### Reading passage
──────

New Cortana flaws could let hackers access locked systems

News by Rene Millman

Security researchers have identified new flaws in the Windows 10 voice assistant Cortana that could allow hackers to access locked systems.

Security researchers have identified new flaws in the Windows 10 voice assistant Cortana that could allow hackers to access locked systems.

In a blog post, Cedric Cochin and Steve Povolny, researchers of the McAfee Labs Advanced Threat Research team, said that locked Windows 10 devices with Cortana could enable an attacker with physical access to carry out two kinds of unauthorised browsing on the unpatched systems.

The flaws could let an attacker force Microsoft Edge to navigate to an attacker-controlled URL. A second flaw lets an attacker use a limited version of Internet Explorer 11 using the saved credentials of the victim.

"In the first scenario, a Cortana privilege escalation leads to forced navigation on a lock screen. The vulnerability does not allow an attacker to unlock the device, but it does allow someone with physical access to force Edge to navigate to a page of the attacker’s choosing while the device is still locked. This is not a case of BadUSB, man in the middle, or rogue Wi-Fi, just simple voice commands and interacting with the device’s touchscreen or mouse," said researchers.

──────

### The task
Can you continue the news article on the Cortana lock-screen flaws, picking up after its last sentence? The rows have no connection to the news article.

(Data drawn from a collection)
──────

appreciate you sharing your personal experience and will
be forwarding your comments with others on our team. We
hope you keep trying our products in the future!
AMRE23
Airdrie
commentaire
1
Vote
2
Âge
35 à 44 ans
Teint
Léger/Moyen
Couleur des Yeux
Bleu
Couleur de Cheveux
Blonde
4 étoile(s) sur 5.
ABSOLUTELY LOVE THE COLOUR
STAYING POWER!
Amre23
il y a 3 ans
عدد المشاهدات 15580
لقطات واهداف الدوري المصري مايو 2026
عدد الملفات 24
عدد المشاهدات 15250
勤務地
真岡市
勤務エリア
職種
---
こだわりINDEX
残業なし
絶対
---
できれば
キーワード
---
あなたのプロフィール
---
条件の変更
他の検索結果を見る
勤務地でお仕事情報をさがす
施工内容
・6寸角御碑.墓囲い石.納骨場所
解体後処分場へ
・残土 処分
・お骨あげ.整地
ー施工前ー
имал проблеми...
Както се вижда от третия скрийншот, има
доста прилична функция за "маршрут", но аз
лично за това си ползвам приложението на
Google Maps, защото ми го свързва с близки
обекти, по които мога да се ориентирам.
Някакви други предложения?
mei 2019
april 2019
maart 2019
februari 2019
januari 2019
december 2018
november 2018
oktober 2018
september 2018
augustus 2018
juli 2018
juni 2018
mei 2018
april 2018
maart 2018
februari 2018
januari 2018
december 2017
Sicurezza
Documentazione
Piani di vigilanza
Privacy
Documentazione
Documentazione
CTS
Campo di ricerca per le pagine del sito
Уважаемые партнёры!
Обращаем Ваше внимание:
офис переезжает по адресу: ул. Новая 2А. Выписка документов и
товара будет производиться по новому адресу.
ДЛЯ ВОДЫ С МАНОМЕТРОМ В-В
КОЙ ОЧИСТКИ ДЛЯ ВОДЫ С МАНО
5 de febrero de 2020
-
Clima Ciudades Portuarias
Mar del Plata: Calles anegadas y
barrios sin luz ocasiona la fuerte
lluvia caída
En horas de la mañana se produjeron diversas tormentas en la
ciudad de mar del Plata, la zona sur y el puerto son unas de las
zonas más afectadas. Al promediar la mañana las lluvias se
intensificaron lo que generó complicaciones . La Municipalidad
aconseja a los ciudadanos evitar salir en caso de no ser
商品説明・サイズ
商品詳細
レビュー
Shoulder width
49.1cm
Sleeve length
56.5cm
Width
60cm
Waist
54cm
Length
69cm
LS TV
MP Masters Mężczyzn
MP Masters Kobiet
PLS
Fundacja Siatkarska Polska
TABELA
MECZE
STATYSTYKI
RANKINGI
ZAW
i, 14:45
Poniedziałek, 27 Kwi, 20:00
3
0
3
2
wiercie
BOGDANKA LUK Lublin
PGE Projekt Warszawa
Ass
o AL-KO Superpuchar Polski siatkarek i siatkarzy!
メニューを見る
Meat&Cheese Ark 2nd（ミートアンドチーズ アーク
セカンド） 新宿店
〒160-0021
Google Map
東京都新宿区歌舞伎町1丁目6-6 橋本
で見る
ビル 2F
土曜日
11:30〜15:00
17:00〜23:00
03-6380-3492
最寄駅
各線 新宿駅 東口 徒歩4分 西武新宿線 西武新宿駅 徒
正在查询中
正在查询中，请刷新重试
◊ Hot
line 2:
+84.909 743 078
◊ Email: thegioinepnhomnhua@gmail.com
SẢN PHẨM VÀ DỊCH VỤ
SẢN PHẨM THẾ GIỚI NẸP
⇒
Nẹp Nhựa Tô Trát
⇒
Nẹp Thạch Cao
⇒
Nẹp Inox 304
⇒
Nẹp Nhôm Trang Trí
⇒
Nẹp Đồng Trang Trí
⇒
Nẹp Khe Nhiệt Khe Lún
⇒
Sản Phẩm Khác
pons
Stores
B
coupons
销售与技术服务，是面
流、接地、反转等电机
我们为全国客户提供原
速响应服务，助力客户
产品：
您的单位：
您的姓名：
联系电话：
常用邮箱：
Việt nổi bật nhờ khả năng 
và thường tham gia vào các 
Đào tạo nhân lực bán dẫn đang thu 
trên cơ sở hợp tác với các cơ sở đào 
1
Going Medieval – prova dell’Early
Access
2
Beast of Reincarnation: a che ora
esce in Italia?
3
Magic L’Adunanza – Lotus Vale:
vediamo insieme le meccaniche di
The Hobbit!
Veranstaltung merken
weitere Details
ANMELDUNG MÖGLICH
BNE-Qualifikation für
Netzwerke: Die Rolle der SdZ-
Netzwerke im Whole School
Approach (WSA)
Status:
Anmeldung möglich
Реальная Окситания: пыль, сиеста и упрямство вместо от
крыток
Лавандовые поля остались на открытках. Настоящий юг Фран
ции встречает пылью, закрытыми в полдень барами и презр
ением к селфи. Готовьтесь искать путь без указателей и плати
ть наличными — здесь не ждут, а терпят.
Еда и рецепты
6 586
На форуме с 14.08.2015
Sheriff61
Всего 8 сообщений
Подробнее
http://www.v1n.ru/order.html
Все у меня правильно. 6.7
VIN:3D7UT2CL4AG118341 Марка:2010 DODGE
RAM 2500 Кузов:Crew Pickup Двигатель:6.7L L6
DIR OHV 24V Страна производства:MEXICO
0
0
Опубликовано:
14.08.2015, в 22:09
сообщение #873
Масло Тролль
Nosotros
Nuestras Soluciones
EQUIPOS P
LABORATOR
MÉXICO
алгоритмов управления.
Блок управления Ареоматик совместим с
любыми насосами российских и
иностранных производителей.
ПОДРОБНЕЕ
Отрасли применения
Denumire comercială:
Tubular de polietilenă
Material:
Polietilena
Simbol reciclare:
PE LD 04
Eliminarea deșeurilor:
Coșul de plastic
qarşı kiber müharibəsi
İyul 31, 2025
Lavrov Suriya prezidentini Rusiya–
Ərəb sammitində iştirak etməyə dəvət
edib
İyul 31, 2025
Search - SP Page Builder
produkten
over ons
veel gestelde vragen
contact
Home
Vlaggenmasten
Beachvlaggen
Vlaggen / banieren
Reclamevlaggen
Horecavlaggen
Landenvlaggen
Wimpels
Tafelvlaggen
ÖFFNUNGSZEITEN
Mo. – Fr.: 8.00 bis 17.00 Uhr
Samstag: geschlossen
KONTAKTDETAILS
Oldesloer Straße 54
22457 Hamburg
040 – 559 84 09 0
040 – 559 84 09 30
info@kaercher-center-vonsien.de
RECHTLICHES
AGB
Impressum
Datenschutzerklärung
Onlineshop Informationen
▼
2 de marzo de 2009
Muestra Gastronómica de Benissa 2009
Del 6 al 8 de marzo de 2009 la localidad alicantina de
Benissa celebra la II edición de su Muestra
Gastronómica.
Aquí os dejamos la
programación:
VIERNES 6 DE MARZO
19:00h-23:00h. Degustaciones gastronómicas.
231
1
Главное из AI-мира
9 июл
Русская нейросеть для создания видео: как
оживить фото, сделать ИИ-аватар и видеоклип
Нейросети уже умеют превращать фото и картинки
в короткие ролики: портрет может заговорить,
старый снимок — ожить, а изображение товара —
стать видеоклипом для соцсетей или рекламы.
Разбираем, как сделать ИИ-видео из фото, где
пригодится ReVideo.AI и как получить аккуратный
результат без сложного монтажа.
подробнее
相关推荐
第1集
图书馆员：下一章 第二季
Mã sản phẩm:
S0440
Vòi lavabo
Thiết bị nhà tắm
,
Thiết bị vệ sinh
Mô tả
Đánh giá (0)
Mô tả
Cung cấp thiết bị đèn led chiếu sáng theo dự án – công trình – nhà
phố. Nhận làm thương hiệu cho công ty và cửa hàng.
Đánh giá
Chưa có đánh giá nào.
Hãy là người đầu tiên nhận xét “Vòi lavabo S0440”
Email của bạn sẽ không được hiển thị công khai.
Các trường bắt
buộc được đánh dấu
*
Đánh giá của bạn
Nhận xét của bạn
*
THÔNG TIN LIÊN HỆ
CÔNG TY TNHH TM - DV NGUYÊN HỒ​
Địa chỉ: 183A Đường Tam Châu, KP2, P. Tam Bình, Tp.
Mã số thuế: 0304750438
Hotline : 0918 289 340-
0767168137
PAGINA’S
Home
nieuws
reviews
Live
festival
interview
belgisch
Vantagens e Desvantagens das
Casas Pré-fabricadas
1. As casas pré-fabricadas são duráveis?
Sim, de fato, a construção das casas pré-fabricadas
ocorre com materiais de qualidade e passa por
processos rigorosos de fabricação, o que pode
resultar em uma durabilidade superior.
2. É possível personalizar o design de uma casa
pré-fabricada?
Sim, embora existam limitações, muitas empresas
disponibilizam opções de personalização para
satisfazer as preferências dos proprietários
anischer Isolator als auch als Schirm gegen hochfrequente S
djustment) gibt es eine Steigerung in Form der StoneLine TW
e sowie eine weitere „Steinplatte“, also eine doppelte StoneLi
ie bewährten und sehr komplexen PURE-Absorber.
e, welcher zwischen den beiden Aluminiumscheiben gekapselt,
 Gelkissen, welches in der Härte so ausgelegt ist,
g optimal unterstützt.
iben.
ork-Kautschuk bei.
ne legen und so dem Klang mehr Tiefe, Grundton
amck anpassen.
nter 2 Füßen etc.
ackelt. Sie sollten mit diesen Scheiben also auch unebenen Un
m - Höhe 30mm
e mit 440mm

──────

### Result of the exercise
The discovery builds on previous research by McAfee that found how hackers could use Cortana to access data, change a user’s password or run malicious code.

Cortana can offer users detailed information containing links from trusted websites and as a result, hackers misuse this for their own nefarious means.

"We can leverage this information to craft a fake Wikipedia entry, add enough content to get the review to succeed, add an official website link, and see what Cortana presents," said researchers.

But this approach would take time as Wikipedia editors would vet content and Microsoft’s Bing search engine would need to be aware of the entry. Researchers instead looked to hunt Wikipedia for unmaintained or dead official website links. Here researchers could then purchase the dead links.

"The next step is to write a script to parse the output, grab a list of domains, and check whether they are actually vacant. Many of them are still registered but do not serve any content; others are live despite the "dead link" tag. We end up with a list of domains, some more expensive than others, that are vacant," said researchers.

Once the domains are owned by an attacker, malware can be installed to exploit them. When a link is clicked on screen, the Edge browser retrieves this content and infect a Windows 10 system without unlocking it.

"How can we protect against this attack vector? You can disable Cortana on your lock screen. Microsoft should not allow navigation to untrusted websites until it receives permission from the authenticated user, confirming on login that the user wants to visit a site," said researchers.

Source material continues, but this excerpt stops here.